Each item could be worth a single point for each one, or you could give extra points for more difficult or time-consuming things.
What Kind of Hunt?
A scavenger hunt is usually a list of items to get, a time limit, and a clear indication of where the hunt ends. A treasure hunt is usually a series of clues or riddles that take people on a predetermined path towards some final goal. These two ideas are often combined – for example, some of the list items could be riddles that give a clue as to where the finish line is.
The possibilities are endless – you can have a free form hunt, with participants going through the list in any order they like. You can have a predetermined order for the items (though this can cause chaos as 300 students descend on a specific location at the same time. One way to get around this is to have several version of the treasure hunt, with Version A having things in one order, and Version B having things is a different order, etc.). You can have an alphabetical list (where the things to get or photograph starts with A, then B, then C, etc.) A few quick internet searches will yield dozens of ideas.
You can also partner with local businesses that would like to attract your students as clientele. Something as simple as “Go to Happy Beans Roasters on Main Street and get a loyalty card from Stan” lets the participants know that there’s a student-friendly café nearby. They already have their (free) loyalty card, and so are more likely to go there throughout the semester. And you could charge Happy Bean a small fee for participating, offsetting your own costs. It’s a win for you, a win for the student and a win for the café.
Get Versed with Lists
One way to deliver the hunt lists is to email the whole thing to each participant or team leader and let them go on their way. Another way is to slowly release items at set intervals – maybe you start with five things to get everyone started, but they know that in 10 minutes, they will get another couple of items added to the list. This could be via text messages, displayed on specific digital signage screens near checkpoints, or posted on social media. The students could go to the web on their phones, or you could display new clues using social media feeds on your digital signs.
Materials and Prizes
If you are going to have the students collect physical things, be sure to supply them with a bag (a school tote or something), and a small notepad and pencil for taking notes. If you’re doing a photo hunt, make sure that each team has at least one person who has a phone with a camera, and that the phone’s battery is charged.
And make the prizes something worthwhile – discount vouchers to things like the campus bookstore or café are always welcome for money-conscious students, food and drink are also something they’d like. School gear like shirts, and hats make great prizes – especially things students might want to have but won’t allow themselves to spend money on. When they walk around campus with the sweatshirt they won at the scavenger hunt, they’re showing school spirit and advertising spirit gear to the rest of the student body.

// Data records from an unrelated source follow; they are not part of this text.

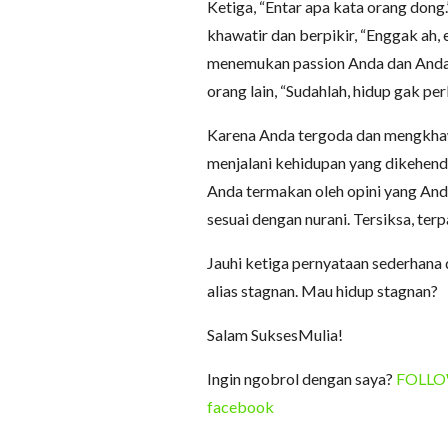
Ketiga, “Entar apa kata orang dong
khawatir dan berpikir, “Enggak ah, 
menemukan passion Anda dan Anda i
orang lain, “Sudahlah, hidup gak per
Karena Anda tergoda dan mengkhaw
menjalani kehidupan yang dikehendak
Anda termakan oleh opini yang Anda
sesuai dengan nurani. Tersiksa, te
Jauhi ketiga pernyataan sederhana
alias stagnan. Mau hidup stagnan?
Salam SuksesMulia!
Ingin ngobrol dengan saya?
FOLLOW 
facebook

Have a good team of judges to verify what the teams find. If it was a picture scavenger hunt, make it clear from the beginning that each picture must be somehow unique (a different angle, etc.), so they don’t share pictures among themselves and miss the important stops and info on the route.
Remember that the main point of this is to create a fun event for students to get to know their campus, the staff and each other. If done correctly, this is something everyone will be talking about for months after the hunt is over. And you’ve also got them used to looking to your campus digital signage for information, which will carry over into the school year.